Fear Appeals in Shock Ads: A Vehicle to Discuss Social Issues

  • Shock advertising and fear appeals retain the potential to act as a means of discussing social issues that may be considered taboo subject matters or those which may be ignored by the wider public. Some drink driving awareness advertisements have been seen to be extreme but this has also meant that the social issue has become an everpresent topic of debate in the public domain. This in turn aids in the taboo subject matters being discussed more freely and social issues and anxieties faced up to and dealt with.

In New Zealand, after a particularly wet season road deaths had risen considerably. The advertisement here bleeds when it rains. When it rains, red liquid pours out of the billboard and out of seemingly cuts on the child’s face.

Use of Violent Material/Themes in Advertising and the Media

  • Violent material is most often used in advertising in a similar way that sexual explicit material is used; to gain attention and notoriety. Much of the use of violence in advertising in Ireland exhibits itself in the prevalence of video game or sporting events on television or other media forms.

“HELLO. France welcomes her English friends. We look forward to a nice 100th anniversary match.”

The Portrayal of Social Consequences in Fear Appeal Shock Ads

  • Many drink driving awareness campaign vividly depict where the driver at fault is shown in a post car crash vegetable-like state having to be fed by his wife. In portraying such a vivid scenario an indelible mark is left on the viewers – this is what can happen if you don’t heed the warning in the shock advertisement.

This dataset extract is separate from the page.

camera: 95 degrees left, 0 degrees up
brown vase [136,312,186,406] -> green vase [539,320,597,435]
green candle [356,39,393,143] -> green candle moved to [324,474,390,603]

Advertisements Analysed in Dissertation

Some of the advertisements I analysed in my dissertation included:

My M.Sc. Marketing Dissertation 2010 Description

A Shock to the System! An Investigation into the dynamic nature and use of Shock Advertising in Marketing towards the 18 to 34 male demographic: ‘generation kill’

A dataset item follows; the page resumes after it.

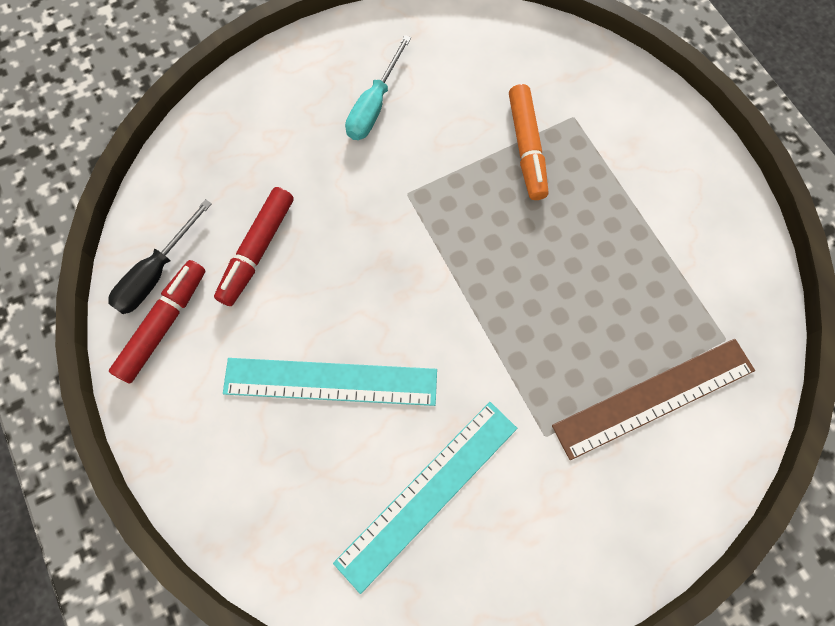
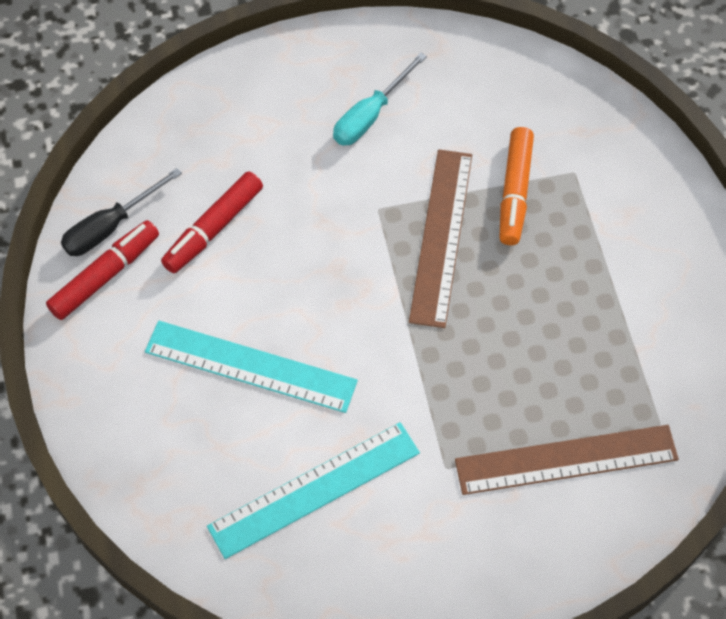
camera: 15 degrees right, 10 degrees down
none -> brown ruler [409,149,472,328]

The flurry of media attention towards shock advertisements has yet to recede in Ireland and in other countries as boundaries continue to be broken and reset by them. Controversies have arisen with the use of sex in advertising, the recent Hunky Dorys advertising campaign, violent themes in advertising, the resurgence of mixed martial arts (MMA) and its main proprietary organisation the Ultimate Fighting Championship (UFC), and the much academically discussed fear appeal advertisements. This media and academic discussion alike has only served to highlight the vast array of media forms that shock advertising can take. This form of advertising is not for the faint hearted, sensitive or conservative creed; ‘this is the real world of advertising’.

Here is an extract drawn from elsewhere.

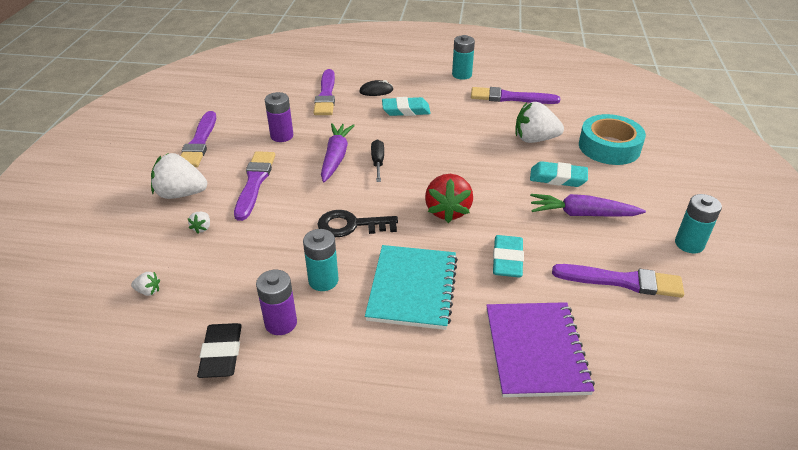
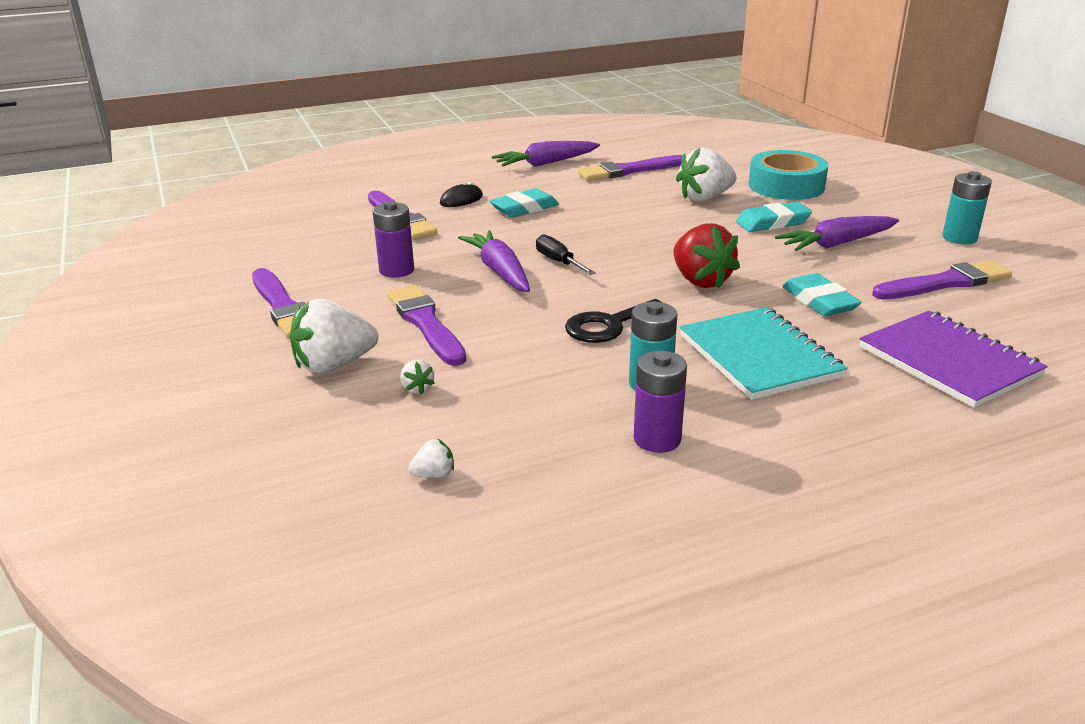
camera: 30 degrees left, 10 degrees down
black eraser [197,323,242,378] -> none
turquoise battery [452,35,475,80] -> purple carrot [492,141,600,167]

It begs the question, is shock advertising, and the advertisers that creatively execute it for a living, taking things too far? An obvious retort is yes. The perceived offense, controversy and complaints though belie the meticulous creative strategies that form them. Shock advertising by its very nature is boundary breaking, taboo-like, provocative, and deliberately offensive. This is why it has been deemed to map well onto the psyche of the 18 to 34 male; ‘generation kill’.

This paper reviews the academic literature that contributes to the understanding of the various advertising appeals adopted in shock advertising, focusing on unearthing shock advertising in all its guises. Given the wide range of emotions that shock advertising can evoke, in investigating this dynamic and polarising form of advertising, a more all encompassing and holistic understanding of it is required, and above all a desensitised ‘no holds barred’ 21st Century understanding.